Log shows that last log is created because we had some stats to report:
2014-10-21 16:34:25.965364 7f9914858700 10 mon.a@0(leader).pg v44 prepare_pg_stats pg_stats(0 pgs tid 25 v 0) v1 from osd.1 2014-10-21 16:34:25.965370 7f9914858700 10 mon.a@0(leader).pg v44 got osd.1 osd_stat(107 MB used, 929 GB avail, 931 GB total, peers [0,2,3]/[] op hist []) (was osd_stat(107 MB used, 929 GB avail, 931 GB total, peers [0,2,3]/[] op hist [])) 2014-10-21 16:34:25.965376 7f9914858700 10 mon.a@0(leader).paxosservice(pgmap 1..44) setting proposal_timer 0x4b46d30 with delay of 0.05
And then it's just a bunch of:
2014-10-21 16:42:26.041432 7f9914858700 10 mon.a@0(leader).pg v45 prepare_pg_stats pg_stats(0 pgs tid 29 v 0) v1 from osd.1 2014-10-21 16:42:26.041436 7f9914858700 10 mon.a@0(leader).pg v45 message contains no new osd|pg stats
Until we get some worthy stats to report:
2014-10-21 19:27:17.602557 7f9914858700 10 mon.a@0(leader).pg v45 prepare_update pg_stats(3 pgs tid 112 v 0) v1 from osd.1 10.214.136.10:6805/44758 2014-10-21 19:27:17.602561 7f9914858700 10 mon.a@0(leader).pg v45 prepare_pg_stats pg_stats(3 pgs tid 112 v 0) v1 from osd.1 2014-10-21 19:27:17.602568 7f9914858700 10 mon.a@0(leader).pg v45 got osd.1 osd_stat(107 MB used, 929 GB avail, 931 GB total, peers [0,2,3]/[] op hist []) (was osd_stat(107 MB used, 929 GB avail, 931 GB total, peers [0,2,3]/[] op hist [])) 2014-10-21 19:27:17.602578 7f9914858700 15 mon.a@0(leader).pg v45 got 0.7 reported at 8:21 state active+clean -> active+clean 2014-10-21 19:27:17.602586 7f9914858700 15 mon.a@0(leader).pg v45 got 1.74 reported at 8:851 state active+clean -> active+clean 2014-10-21 19:27:17.602591 7f9914858700 15 mon.a@0(leader).pg v45 got 1.94 reported at 8:23 state active+clean -> active+clean 2014-10-21 19:27:17.602598 7f9914858700 10 mon.a@0(leader).paxosservice(pgmap 1..45) setting proposal_timer 0x4b47580 with delay of 0.05 2014-10-21 19:27:17.652719 7f9915059700 10 mon.a@0(leader).paxosservice(pgmap 1..45) propose_pending
It just takes 3 hours to get some new stats. I don't think this is a monitor issue.

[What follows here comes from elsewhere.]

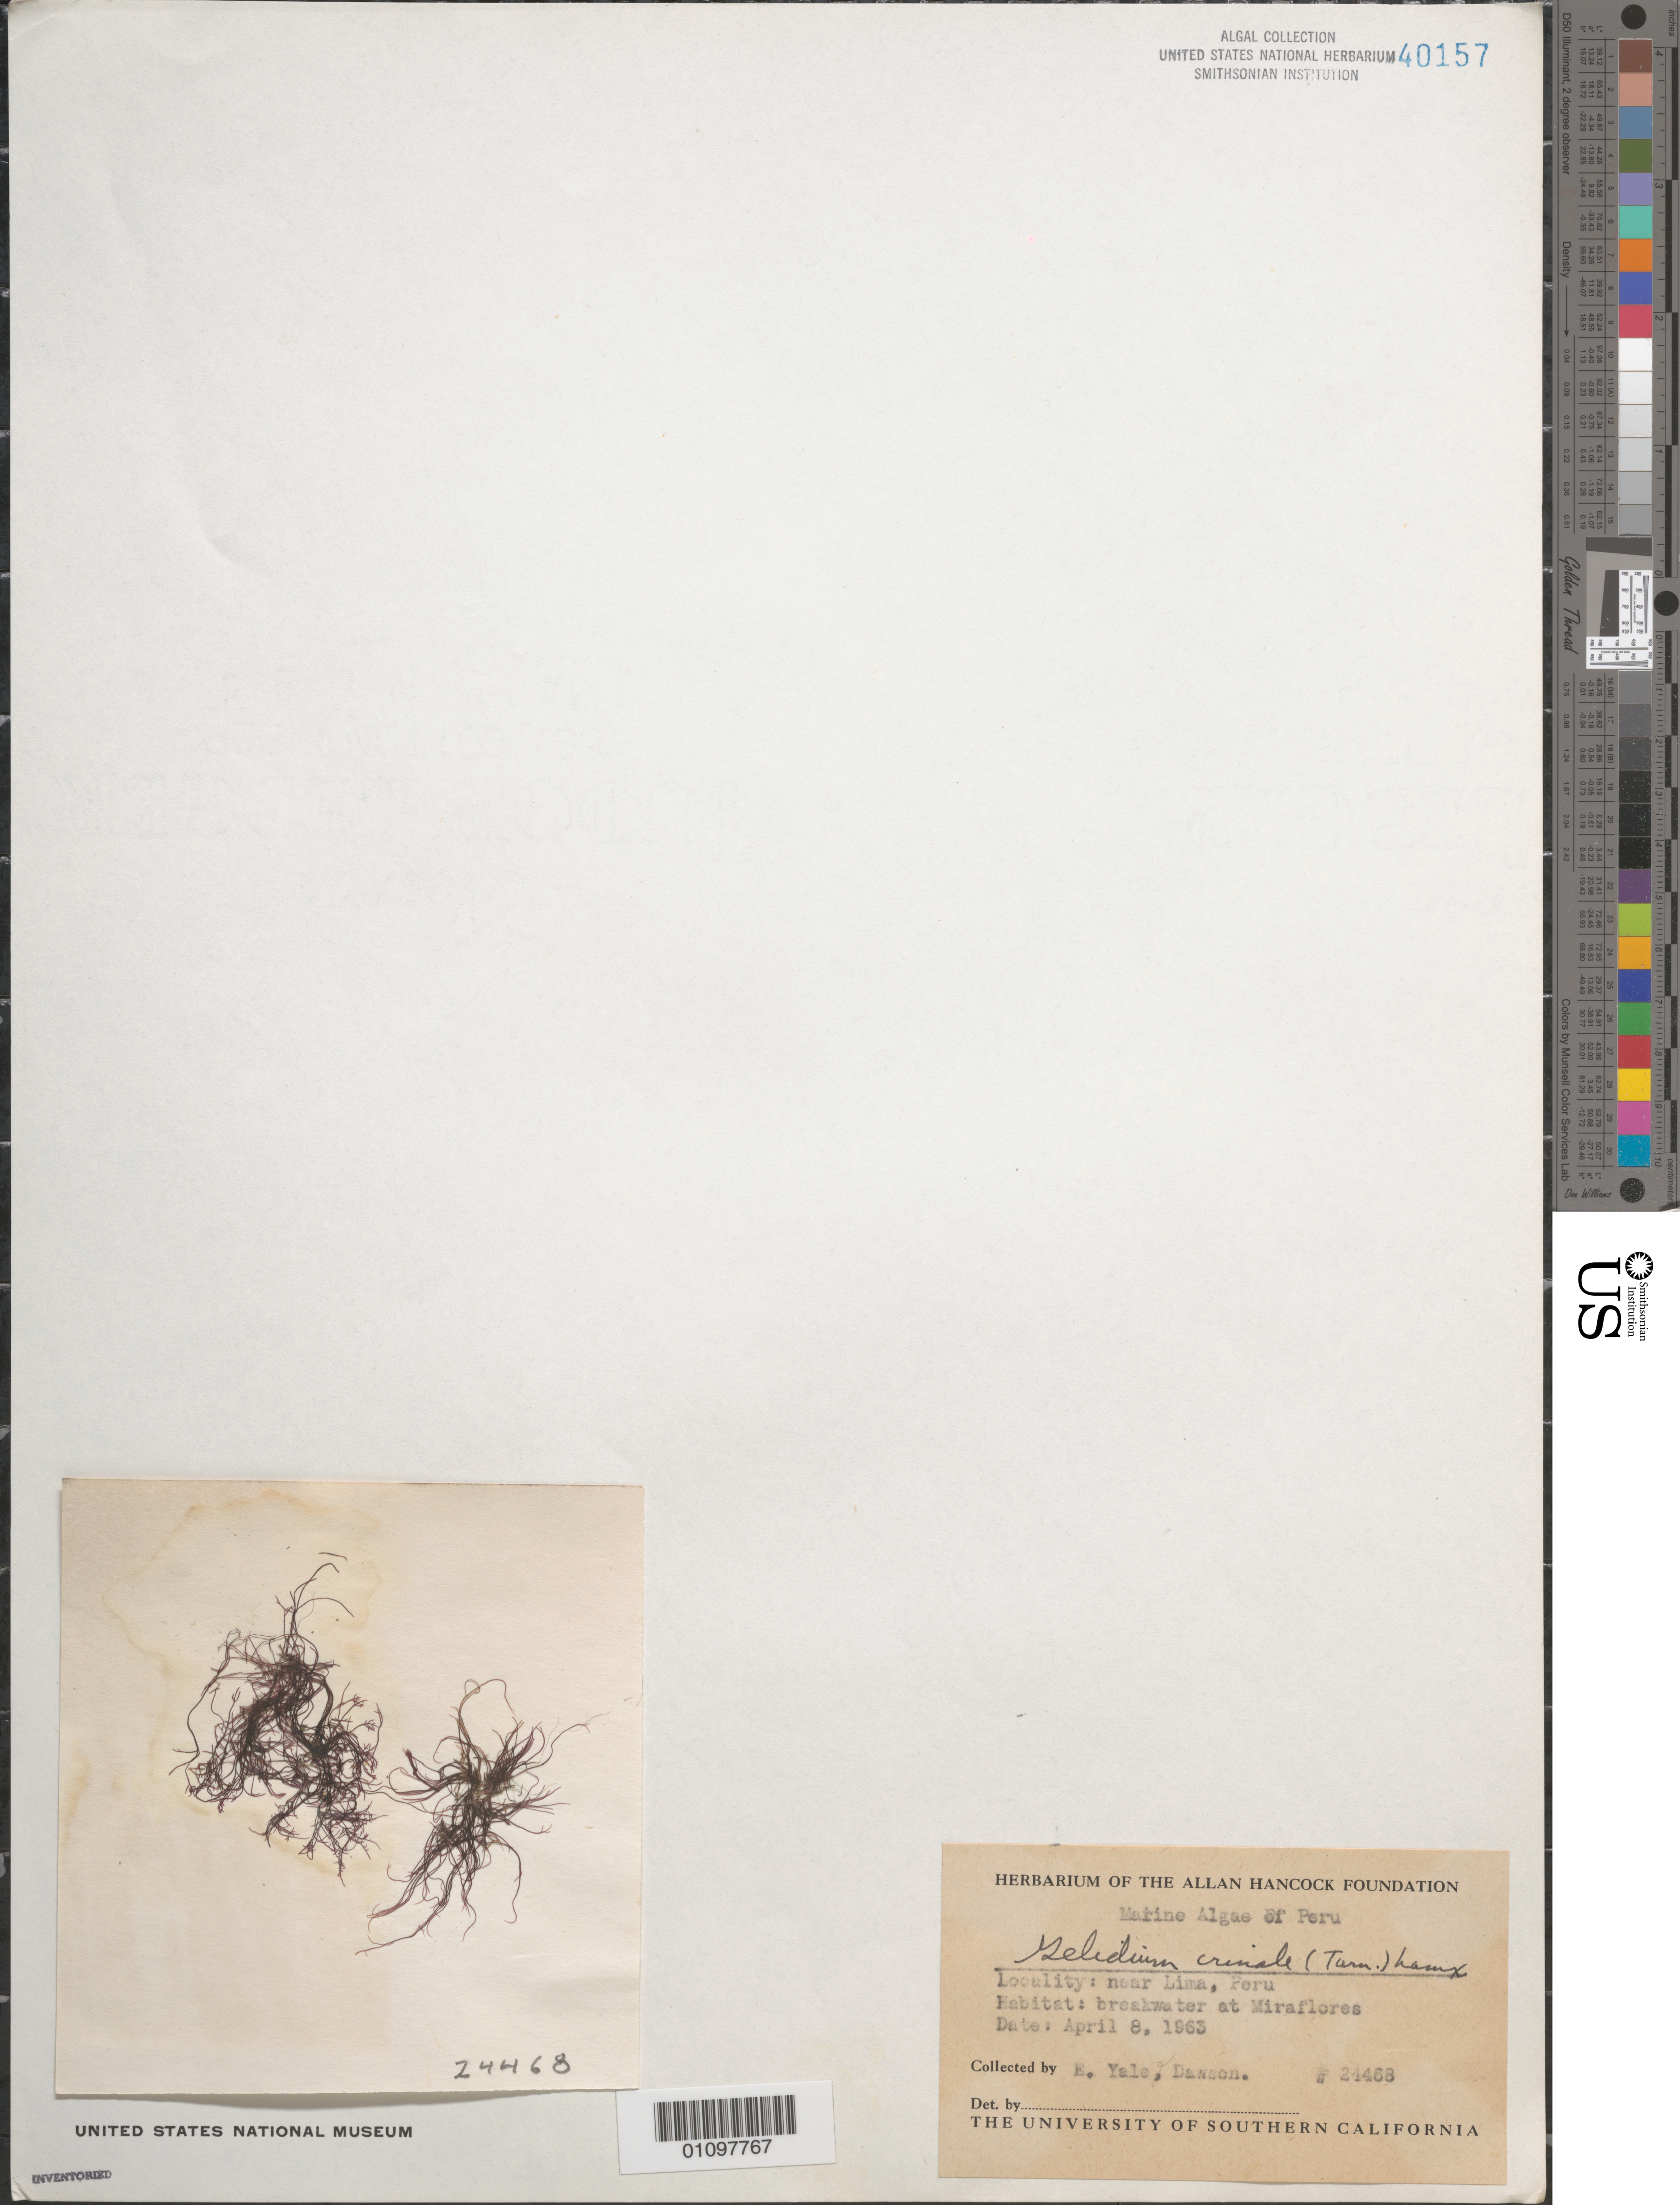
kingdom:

Updated by Joao Eduardo Luis over 9 years ago
- Subject changed from mon takes 2 hours to commit to osd doesn't report new stats for 3 hours when running test LibCephFS.MulticlientSimple
- Status changed from New to 4
Updated by Joao Eduardo Luis over 9 years ago
Looking into the osd logs show that the osds don't report new stats for the ~3 hours because no pgs are update in that timeframe.
Updated by Sage Weil over 9 years ago
- Status changed from 4 to Can't reproduce
not enough info to tell why teh client test hung. let's see if it happens again!